=== INPUT DATA ===

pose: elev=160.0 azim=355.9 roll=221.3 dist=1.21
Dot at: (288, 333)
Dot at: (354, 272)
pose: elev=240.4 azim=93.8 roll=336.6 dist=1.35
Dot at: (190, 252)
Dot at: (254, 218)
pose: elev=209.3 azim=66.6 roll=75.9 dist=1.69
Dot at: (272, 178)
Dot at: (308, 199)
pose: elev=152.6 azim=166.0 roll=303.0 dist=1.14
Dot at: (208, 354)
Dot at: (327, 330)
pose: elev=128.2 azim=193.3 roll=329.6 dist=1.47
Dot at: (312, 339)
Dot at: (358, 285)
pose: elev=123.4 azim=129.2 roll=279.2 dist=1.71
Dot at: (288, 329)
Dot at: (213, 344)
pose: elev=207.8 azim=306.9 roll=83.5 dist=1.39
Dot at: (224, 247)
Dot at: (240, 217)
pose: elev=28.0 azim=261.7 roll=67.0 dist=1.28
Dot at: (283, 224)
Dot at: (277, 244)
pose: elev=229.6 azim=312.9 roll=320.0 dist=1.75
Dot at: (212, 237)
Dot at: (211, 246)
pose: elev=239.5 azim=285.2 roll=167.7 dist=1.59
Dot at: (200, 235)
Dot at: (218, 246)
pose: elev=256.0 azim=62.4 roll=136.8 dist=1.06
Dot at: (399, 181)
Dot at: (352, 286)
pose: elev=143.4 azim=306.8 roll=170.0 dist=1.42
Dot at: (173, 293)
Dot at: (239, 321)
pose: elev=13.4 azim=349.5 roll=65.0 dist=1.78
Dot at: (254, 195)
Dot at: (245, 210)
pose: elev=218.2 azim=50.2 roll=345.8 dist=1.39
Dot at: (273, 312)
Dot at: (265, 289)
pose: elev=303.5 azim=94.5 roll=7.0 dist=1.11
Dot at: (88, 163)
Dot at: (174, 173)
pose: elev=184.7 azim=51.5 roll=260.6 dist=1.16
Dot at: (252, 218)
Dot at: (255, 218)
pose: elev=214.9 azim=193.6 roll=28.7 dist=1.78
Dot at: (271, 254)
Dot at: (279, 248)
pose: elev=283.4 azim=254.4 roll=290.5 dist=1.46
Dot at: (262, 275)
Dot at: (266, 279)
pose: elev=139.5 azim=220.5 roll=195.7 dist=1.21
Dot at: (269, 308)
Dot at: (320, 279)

===

## TASK TO COMPLETE
Rewrite all of the material above, swapping "pose" for "view" and leaving everything else unchanged.

## SOLUTION FOR THIS EXERCISE
view: elev=160.0 azim=355.9 roll=221.3 dist=1.21
Dot at: (288, 333)
Dot at: (354, 272)
view: elev=240.4 azim=93.8 roll=336.6 dist=1.35
Dot at: (190, 252)
Dot at: (254, 218)
view: elev=209.3 azim=66.6 roll=75.9 dist=1.69
Dot at: (272, 178)
Dot at: (308, 199)
view: elev=152.6 azim=166.0 roll=303.0 dist=1.14
Dot at: (208, 354)
Dot at: (327, 330)
view: elev=128.2 azim=193.3 roll=329.6 dist=1.47
Dot at: (312, 339)
Dot at: (358, 285)
view: elev=123.4 azim=129.2 roll=279.2 dist=1.71
Dot at: (288, 329)
Dot at: (213, 344)
view: elev=207.8 azim=306.9 roll=83.5 dist=1.39
Dot at: (224, 247)
Dot at: (240, 217)
view: elev=28.0 azim=261.7 roll=67.0 dist=1.28
Dot at: (283, 224)
Dot at: (277, 244)
view: elev=229.6 azim=312.9 roll=320.0 dist=1.75
Dot at: (212, 237)
Dot at: (211, 246)
view: elev=239.5 azim=285.2 roll=167.7 dist=1.59
Dot at: (200, 235)
Dot at: (218, 246)
view: elev=256.0 azim=62.4 roll=136.8 dist=1.06
Dot at: (399, 181)
Dot at: (352, 286)
view: elev=143.4 azim=306.8 roll=170.0 dist=1.42
Dot at: (173, 293)
Dot at: (239, 321)
view: elev=13.4 azim=349.5 roll=65.0 dist=1.78
Dot at: (254, 195)
Dot at: (245, 210)
view: elev=218.2 azim=50.2 roll=345.8 dist=1.39
Dot at: (273, 312)
Dot at: (265, 289)
view: elev=303.5 azim=94.5 roll=7.0 dist=1.11
Dot at: (88, 163)
Dot at: (174, 173)
view: elev=184.7 azim=51.5 roll=260.6 dist=1.16
Dot at: (252, 218)
Dot at: (255, 218)
view: elev=214.9 azim=193.6 roll=28.7 dist=1.78
Dot at: (271, 254)
Dot at: (279, 248)
view: elev=283.4 azim=254.4 roll=290.5 dist=1.46
Dot at: (262, 275)
Dot at: (266, 279)
view: elev=139.5 azim=220.5 roll=195.7 dist=1.21
Dot at: (269, 308)
Dot at: (320, 279)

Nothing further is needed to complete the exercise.